Passage for review

----

Who not to ask for advice? “Take it with a grain of salt” is the applicable saying that comes to mind here. The top three types of people to stay away form for advice: (Because we all have a friend or know someone like this).
1. A person who is currently unhappy about themselves or their relationship isn’t the best person to ask for relationship advice.
2. Any person who tends to be jealous or seems to compete with you.
3. The friend who doesn’t truly understand who you are and what you are looking for in a relationship.
Who you should go to first: It should go without saying, but I will say it anyway. The person you are actually in that relationship with is the first person you should go to. Communication is the foundation and often the cure for issues in relationships. Firstly, this is a sign of respect for your partner. It shows that you are invested in the relationship seriously. Whenever possible (I say always) take your emotions out of the equation and express where you are coming from, and what’s going on in your mind and heart. This is an exercise in trust and respect, and will strengthen your relationship.

----

Records provided
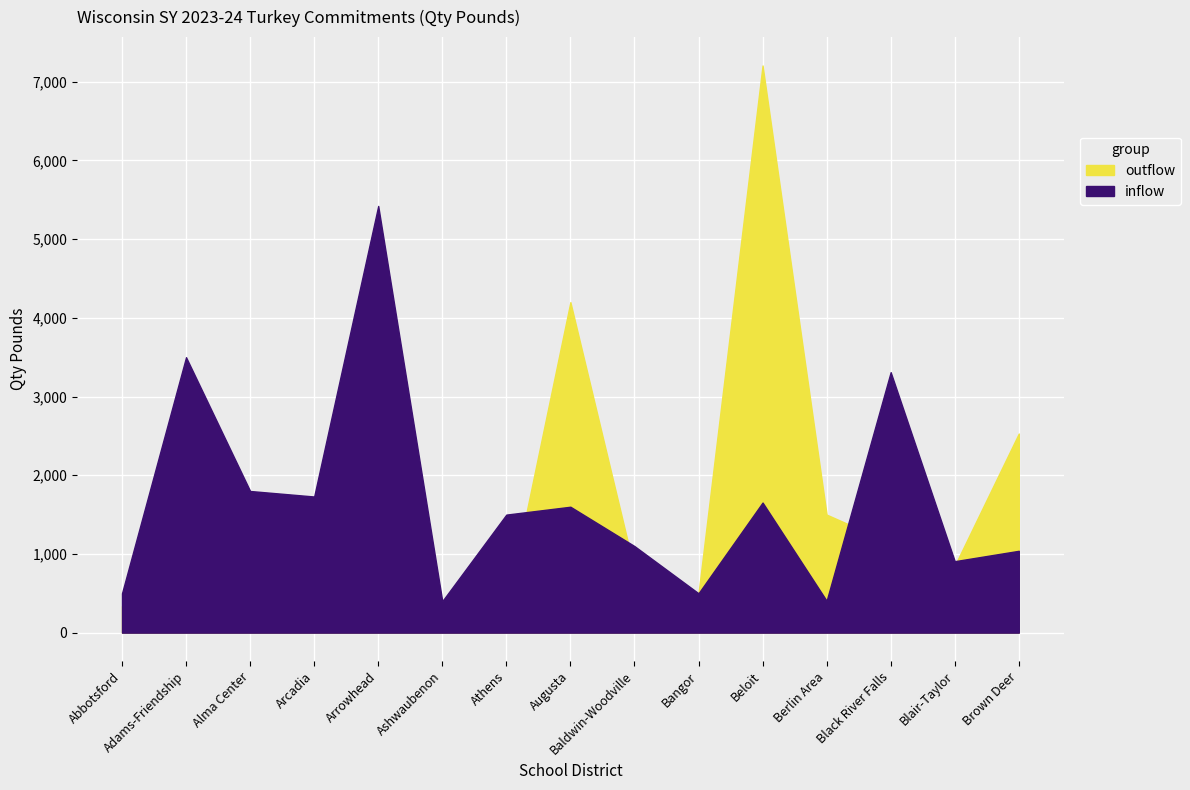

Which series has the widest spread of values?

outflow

----

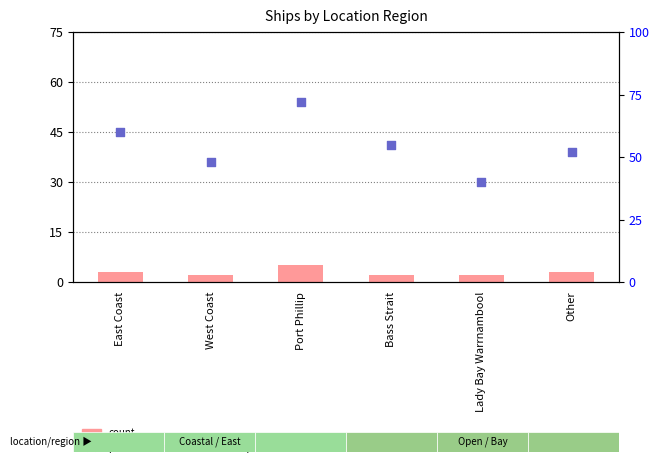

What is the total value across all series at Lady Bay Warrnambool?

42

----

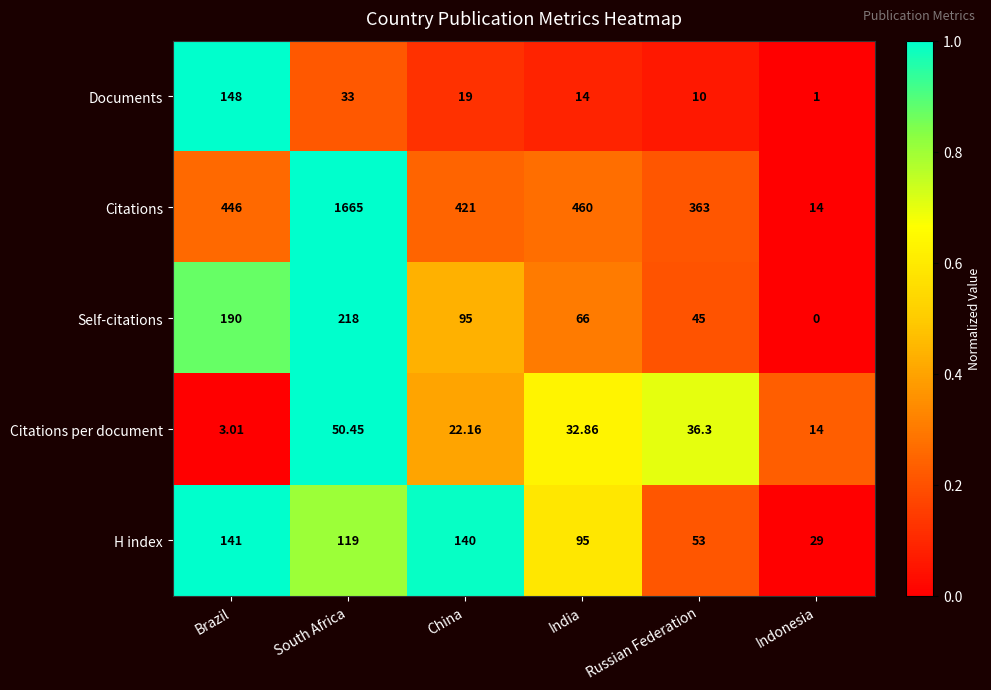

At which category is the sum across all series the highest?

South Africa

----

Directions
Can you continue the passage about whom to ask for relationship advice, picking up right after its final sentence?

Exercise output
Most often there are a few hot topics when it comes to unsolicited advice.
Don’t sleep with him right away- Your private parts= your decision. Only you and your current partner know what’s right for your relationship at any given time.
Dump him! Why? Based on her say so? Not only does she not know the intimate details of the relationship to make such a judgment call, you will appear to be easily controlled by her. That’s a huge deal breaker for a lot of men.
Follow the rules. I say fuck the rules! Who defines these so-called rules anyway? In actuality rules is just a way to class up the word ‘games’. Case in point- If you’re interested in him, it’s okay to be the first one to reach out. If you had a great time on a first date, let him know. Don’t be the girl that sends 47 texts the next day, but say ‘thank you’ and express that you would like to see him again. Bam! Cards laid out. Either he deals himself in or out. The easy and simplest way to avoid all of the bullshit is to be your authentic self, speak the truth and follow the flow of the relationship, as opposed to ‘rules’. Know what you want, what your deal breakers are and tell your friends to butt out until you solicit their advice.